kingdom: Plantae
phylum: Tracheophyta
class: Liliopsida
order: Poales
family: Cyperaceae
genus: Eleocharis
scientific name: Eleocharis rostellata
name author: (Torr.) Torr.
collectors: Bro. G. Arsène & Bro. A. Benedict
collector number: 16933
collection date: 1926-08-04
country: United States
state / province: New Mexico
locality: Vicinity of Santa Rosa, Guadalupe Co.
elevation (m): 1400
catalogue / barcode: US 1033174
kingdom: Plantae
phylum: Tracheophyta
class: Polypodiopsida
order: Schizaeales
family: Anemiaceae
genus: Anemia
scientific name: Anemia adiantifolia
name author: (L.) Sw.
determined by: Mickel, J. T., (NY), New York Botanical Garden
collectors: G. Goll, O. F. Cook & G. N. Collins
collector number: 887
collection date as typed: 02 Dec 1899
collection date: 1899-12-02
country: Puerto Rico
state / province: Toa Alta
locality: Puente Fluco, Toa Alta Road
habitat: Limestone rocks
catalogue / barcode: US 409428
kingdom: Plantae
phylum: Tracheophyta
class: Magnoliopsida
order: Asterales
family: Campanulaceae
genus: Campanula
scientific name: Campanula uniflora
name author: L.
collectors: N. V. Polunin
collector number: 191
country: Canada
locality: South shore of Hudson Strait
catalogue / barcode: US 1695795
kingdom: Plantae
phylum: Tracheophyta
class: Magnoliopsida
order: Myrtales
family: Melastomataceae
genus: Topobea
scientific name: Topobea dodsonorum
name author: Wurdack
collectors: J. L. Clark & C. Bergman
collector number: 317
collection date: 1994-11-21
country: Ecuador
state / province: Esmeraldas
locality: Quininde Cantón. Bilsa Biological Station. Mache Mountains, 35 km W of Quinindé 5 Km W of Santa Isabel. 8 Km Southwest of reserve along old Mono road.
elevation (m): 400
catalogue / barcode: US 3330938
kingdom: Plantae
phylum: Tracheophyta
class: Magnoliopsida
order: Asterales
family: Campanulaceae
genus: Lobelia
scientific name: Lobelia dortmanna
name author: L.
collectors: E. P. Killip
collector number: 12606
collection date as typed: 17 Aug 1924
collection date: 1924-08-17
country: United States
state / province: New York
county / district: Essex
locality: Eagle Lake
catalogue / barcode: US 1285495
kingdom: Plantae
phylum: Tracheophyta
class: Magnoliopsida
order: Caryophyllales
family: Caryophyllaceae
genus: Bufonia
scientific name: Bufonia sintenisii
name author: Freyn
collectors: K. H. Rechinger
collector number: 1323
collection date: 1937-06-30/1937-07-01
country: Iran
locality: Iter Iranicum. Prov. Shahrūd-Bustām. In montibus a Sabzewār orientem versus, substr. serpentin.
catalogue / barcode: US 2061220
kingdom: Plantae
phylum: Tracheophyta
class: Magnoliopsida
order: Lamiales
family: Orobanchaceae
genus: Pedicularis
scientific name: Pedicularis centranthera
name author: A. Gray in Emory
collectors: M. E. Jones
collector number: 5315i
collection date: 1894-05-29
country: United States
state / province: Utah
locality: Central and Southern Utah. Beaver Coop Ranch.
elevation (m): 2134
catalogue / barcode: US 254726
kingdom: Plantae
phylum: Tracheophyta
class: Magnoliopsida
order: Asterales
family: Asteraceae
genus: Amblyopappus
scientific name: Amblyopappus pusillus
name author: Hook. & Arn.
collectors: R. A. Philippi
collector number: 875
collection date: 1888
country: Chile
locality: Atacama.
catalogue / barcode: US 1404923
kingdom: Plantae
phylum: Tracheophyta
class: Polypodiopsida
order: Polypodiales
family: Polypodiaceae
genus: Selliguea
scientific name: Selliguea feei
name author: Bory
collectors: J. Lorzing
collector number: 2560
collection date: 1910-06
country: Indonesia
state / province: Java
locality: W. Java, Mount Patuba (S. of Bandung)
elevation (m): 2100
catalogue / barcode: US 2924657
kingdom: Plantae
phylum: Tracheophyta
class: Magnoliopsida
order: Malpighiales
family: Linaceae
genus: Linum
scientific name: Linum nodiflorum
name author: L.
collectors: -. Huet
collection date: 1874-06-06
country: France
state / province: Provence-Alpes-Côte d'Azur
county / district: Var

* * *

• _TASK GOAL_
Reproduce the lines of the items above word for word. Start at the line containing "catalogue / barcode: US 1404923", include that line, and continue through the final line of the items.

• _CORRECT RESULT_
catalogue / barcode: US 1404923
kingdom: Plantae
phylum: Tracheophyta
class: Polypodiopsida
order: Polypodiales
family: Polypodiaceae
genus: Selliguea
scientific name: Selliguea feei
name author: Bory
collectors: J. Lorzing
collector number: 2560
collection date: 1910-06
country: Indonesia
state / province: Java
locality: W. Java, Mount Patuba (S. of Bandung)
elevation (m): 2100
catalogue / barcode: US 2924657
kingdom: Plantae
phylum: Tracheophyta
class: Magnoliopsida
order: Malpighiales
family: Linaceae
genus: Linum
scientific name: Linum nodiflorum
name author: L.
collectors: -. Huet
collection date: 1874-06-06
country: France
state / province: Provence-Alpes-Côte d'Azur
county / district: Var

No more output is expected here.